The Saudis, still dominated by al-Wahhab's fervor, saw their power alternately surge and recede, but the Saudi family skillfully played the British and Ottoman empires off against each other and managed to regain and expand their power. Later, in 1933, they officially brought aboard the Americans in the form of Standard Oil of California, so the link between Wahhabi fervor and enormous Saudi wealth was forged. Additionally, the Saudis are seen by their own people as tyrants in power because of American complicity and encroachment.

As Lewis describes the educational system Wahhabists developed with Saudi money, he gives a startling - and fictitious - comparison: it is as if the KKK took over Texas and its oil wealth and used it to teach their rabid views to children and young adults in schools funded by their ever-expanding wealth.

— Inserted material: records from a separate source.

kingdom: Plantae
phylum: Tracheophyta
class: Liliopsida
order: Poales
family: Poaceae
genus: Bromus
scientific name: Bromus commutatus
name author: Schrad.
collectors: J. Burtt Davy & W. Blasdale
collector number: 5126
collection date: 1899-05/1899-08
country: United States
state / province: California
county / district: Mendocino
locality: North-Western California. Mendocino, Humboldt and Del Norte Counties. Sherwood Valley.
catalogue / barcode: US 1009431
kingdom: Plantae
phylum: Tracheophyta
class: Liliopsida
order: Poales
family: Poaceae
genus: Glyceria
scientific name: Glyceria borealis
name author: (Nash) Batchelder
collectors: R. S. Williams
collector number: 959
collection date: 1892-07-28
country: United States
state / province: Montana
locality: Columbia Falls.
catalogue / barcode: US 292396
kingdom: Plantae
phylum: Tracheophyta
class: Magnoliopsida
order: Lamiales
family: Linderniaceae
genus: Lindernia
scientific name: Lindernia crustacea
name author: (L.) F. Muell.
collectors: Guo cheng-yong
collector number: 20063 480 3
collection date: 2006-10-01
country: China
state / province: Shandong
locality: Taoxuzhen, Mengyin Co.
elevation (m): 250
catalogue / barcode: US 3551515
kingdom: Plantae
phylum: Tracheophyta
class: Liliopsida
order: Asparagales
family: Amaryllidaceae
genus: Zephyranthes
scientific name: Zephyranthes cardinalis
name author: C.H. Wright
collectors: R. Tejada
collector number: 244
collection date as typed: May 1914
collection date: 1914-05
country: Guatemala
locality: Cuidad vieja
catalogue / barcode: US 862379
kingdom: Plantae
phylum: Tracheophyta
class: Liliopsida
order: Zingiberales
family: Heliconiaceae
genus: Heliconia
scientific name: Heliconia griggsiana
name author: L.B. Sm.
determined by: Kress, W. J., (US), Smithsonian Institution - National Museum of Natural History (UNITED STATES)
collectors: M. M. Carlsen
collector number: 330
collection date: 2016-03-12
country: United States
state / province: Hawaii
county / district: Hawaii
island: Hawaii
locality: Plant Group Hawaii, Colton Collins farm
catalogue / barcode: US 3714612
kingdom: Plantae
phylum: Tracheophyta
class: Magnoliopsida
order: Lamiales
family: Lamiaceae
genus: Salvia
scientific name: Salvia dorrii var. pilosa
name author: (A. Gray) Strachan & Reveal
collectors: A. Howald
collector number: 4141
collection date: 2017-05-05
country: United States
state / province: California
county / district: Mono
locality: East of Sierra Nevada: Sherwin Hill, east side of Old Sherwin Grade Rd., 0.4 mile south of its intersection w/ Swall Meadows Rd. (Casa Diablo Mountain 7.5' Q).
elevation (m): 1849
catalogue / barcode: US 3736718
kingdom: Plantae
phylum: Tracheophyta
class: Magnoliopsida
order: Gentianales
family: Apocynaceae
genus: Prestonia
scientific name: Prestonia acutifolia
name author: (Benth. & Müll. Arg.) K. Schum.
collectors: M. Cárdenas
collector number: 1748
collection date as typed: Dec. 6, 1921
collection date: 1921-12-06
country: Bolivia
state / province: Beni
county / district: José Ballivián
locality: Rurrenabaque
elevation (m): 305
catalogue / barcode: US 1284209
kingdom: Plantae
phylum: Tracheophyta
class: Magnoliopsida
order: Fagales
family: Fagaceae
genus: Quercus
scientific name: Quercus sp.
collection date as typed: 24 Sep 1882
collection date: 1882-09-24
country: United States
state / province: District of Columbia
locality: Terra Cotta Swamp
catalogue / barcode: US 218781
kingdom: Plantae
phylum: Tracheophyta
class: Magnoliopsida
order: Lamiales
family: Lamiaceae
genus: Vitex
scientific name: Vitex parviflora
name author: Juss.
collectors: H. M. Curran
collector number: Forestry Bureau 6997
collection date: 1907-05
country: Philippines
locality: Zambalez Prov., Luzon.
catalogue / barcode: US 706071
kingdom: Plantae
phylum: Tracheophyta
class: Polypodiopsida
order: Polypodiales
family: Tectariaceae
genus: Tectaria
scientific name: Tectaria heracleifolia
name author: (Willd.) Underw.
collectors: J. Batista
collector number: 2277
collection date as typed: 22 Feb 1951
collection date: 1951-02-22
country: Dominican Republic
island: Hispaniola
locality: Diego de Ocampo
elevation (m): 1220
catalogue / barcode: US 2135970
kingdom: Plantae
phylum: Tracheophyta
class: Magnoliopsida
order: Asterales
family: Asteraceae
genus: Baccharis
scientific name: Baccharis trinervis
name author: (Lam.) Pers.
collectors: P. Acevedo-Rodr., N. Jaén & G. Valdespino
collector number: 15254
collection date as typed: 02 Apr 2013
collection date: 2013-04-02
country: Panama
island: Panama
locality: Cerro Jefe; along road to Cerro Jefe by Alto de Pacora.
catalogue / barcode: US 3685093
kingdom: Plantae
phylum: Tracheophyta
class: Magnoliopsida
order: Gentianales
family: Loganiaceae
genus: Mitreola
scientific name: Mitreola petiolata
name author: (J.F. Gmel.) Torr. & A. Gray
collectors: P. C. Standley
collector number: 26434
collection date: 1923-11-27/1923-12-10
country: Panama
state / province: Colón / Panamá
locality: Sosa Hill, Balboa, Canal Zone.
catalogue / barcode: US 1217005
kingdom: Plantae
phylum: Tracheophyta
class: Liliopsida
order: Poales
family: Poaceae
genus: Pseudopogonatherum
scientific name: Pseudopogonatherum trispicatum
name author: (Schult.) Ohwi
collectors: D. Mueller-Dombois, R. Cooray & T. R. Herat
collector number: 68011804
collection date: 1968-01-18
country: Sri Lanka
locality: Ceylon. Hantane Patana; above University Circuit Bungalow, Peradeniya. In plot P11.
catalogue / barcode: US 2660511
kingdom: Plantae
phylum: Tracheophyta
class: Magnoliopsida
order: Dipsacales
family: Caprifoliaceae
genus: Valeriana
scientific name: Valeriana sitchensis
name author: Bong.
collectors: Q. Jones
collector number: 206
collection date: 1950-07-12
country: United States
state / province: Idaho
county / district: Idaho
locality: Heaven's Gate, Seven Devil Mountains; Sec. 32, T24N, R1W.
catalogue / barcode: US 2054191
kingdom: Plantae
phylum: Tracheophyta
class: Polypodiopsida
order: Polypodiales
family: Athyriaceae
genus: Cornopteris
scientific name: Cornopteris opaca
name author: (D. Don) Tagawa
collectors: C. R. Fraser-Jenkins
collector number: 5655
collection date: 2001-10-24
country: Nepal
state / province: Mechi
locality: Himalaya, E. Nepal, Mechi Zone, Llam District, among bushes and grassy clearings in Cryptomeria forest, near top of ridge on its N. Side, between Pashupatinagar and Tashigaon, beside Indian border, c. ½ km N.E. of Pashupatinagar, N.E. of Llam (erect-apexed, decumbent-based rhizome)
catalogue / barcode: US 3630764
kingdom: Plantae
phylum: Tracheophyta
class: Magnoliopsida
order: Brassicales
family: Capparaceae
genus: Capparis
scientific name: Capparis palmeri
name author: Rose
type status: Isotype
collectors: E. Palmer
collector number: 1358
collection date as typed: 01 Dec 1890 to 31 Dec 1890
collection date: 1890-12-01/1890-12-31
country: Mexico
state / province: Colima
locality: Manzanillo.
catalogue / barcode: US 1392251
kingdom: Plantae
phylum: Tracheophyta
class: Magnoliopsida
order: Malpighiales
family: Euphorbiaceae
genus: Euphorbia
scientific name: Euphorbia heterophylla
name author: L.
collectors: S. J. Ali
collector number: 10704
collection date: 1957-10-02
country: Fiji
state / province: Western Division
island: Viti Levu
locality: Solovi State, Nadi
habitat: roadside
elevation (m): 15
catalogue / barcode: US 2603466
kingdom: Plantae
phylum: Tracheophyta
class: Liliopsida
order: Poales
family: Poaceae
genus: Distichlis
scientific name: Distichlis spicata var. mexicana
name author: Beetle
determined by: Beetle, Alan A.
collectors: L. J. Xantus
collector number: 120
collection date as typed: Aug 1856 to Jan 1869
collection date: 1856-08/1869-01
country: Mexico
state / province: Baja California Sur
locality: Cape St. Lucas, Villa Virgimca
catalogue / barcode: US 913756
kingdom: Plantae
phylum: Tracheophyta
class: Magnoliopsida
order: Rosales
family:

He points out that the analogy breaks down in that there is a good educational system in the West, but there is not a good educational system in many Islamic lands, so the Wahhabist point of view is taught widely, particularly in Saudi Arabia and even in some Muslim centers in Europe and the USA. Thus we see the growing seeds of religious discontent with western modernization among Saudis, all the while enjoying the fruits of their underground wealth being brought to the surface by the Americans and British. This is the stuff of intense frustration, even neurosis. From this we can understand why the largest number of terrorists on the four hijacked airplanes on September 11, 2001, were from Saudi Arabia.

Dr. Lewis then explores the deepening crisis of Islam in the Wahhabist devotion to the pure Islam of Mohammed on the one hand and the distinctly un-Islamic acts of suicide and slaughter of innocents and Muslims that took place that day and in the bombings so common in Israel today. If one is going to preach the purity of the early days of Islam and yet so thoroughly revise the teachings as to allow suicide bombings and more to be widely used, the frustration levels rise and the West is declared to be the culprit.

The Iranian clerics do not share the devotion to Wahhabism, but they also preach a return to a pure Islam while making startling deviations from it.  The notion of an all-powerful Ayatollah who rules the government with a hierarchical structure of clerics is, as we have seen earlier, adapted from their observation of Christianity and is foreign to Islam. A further example of Iranian departure from pure Islam is seen in the famous fatwa issued by Ayatollah Khomeini against the Islamic author, Salman Rushdie, calling for his murder and offering a large bounty to the killer. This  makes us Westerners think of a fatwa as being like a Mafia "contract" issued on a rival, but Lewis points out energetically it is absurd for this understanding to come to pass. A fatwa is a judicial statement to be issued after a fair trial with the accused present to confront his accusers or if the person was actually heard to make derogatory statements about Mohammed.  Even then, the punishment would generally be flogging and prison, not a general order of assassination by bounty hunters.

Lewis has no solution either to the internal or international crisis or the frustration on the Arab street which fuels it. There are perhaps other authors who have a more positive message with solutions, but Lewis is a describer, not a proposer.